По шее и груди течет кровь из разорванного лица. Правое предплечье сломано. Ниже левого колена лоскуты штанов спутались с лоскутами кожи. Но я жив и продолжаю идти. Не знаю куда. Просто переставляю ноги. Пока не упал.
Глава 7
Смерть – величайшая загадка мироздания. Ирония состоит в том, что отгадавшие уже не могут подсказать верный ответ. Через это прошли миллиарды, но мы все равно остаемся в неведении. Обидно. Хотя, с другой стороны… А действительно ли нам нужно знать? Вдруг разгадка столь ужасна?.. Хм, как поведет себя человечество, поняв, что там ничего нет – ни рая, ни ада, ни бога, ни души? Ты – просто мясо на костях, не более, умрешь – ничего не останется, и ждет тебя не высший суд, а только черви. Окончательно слетит с катушек? Пойдет вразнос, утратив последний стопор? Или напротив, вцепится в жизнь мертвой хваткой? Начнет ценить ее, как никогда? И возлюбим ближних, и прекратятся войны, и воцарится мир…
Я был близок к разгадке, но случай распорядился иначе.
Очнулся от колющей боли в районе подбородка. Открыл глаза и страшно удивился. Надо мной, склонившись, сидела красивая девка лет пятнадцати. Чистенькая, свежая. Первая мысль, посетившая голову: «Бордель? Мне же надо к Хромому». Но приглядевшись, я понял, что ошибся. Обстановочка скромновата, да и девка не по тамошней моде обряжена: серый сарафан с передником, белый платок на голове – нет, я не мог такого заказать. Мне всегда импонировал минимализм в женском гардеробе. Хотя на морду – наш выбор.
– Ой! – всплеснула она руками, увидев, что я оклемался. – Ты как, малыш? Нет-нет, не вставай. Сейчас за матушкой схожу.
«Или все-таки бордель?»
Девка подскочила и выбежала за дверь.
Я, приподнявшись на локтях, взобрался повыше, чтобы как следует осмотреться.
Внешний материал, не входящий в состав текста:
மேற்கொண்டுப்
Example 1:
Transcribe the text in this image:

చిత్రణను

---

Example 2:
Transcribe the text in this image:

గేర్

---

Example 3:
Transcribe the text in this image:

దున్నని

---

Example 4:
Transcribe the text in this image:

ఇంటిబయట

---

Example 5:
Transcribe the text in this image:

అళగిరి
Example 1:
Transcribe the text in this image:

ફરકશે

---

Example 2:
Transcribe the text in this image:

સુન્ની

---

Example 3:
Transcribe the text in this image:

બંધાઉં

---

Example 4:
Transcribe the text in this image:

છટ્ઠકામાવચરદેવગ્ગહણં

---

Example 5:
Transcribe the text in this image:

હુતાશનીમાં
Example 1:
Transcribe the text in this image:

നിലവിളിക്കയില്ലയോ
Комната была небольшая, с минимумом мебели: стол у зашторенного белыми занавесочками окна, в одном углу рукомойник, в другом – икона, два стула, тумбочка и кровать. На тумбочке стояла миска с красноватой водой, а в ней лежала мокрая тряпица той же расцветки.
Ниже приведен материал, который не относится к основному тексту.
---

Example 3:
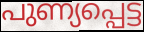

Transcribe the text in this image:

പുണ്യപ്പെട്ട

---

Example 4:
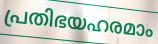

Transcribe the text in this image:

പ്രതിഭയഹരമാം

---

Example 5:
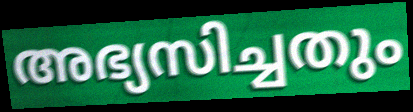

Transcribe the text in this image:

അഭ്യസിച്ചതും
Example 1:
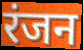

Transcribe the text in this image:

रंजन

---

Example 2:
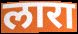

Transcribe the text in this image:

लारा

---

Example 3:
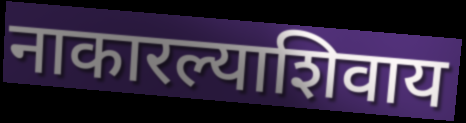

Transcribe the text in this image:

नाकारल्याशिवाय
Я откинул одеяло – бок заклеен матерчатым тампоном с рыжеватым пятном страшно вонючей мази, правое предплечье в шинах, левая нога от щиколотки до колена забинтована. Очень хорошо – значит, убивать не будут, по крайней мере, не сейчас. Потрогал лицо – скула заклеена, на подбородке швы. Ни дать ни взять жертва, бедный несчастный ребенок. Как та краля сказала? Малыш? Славно.
Заскрипели половицы, дверь открылась, и вошла грузная мордастая тетка, на ходу вытирая руки перекинутым через плечо полотенцем, следом в комнату проскользнула моя смазливая сиделка.
– Так, что тут у нас? – начала тетка по-деловому и без церемоний ухватила меня за башку.
Бля. Настоящий танк в юбке. Лапищи – будто у мясника. Пополам сломает, глазом не моргнув. Ей бы вышибалой в кабак, нагнала б на пьяных мужиков страху.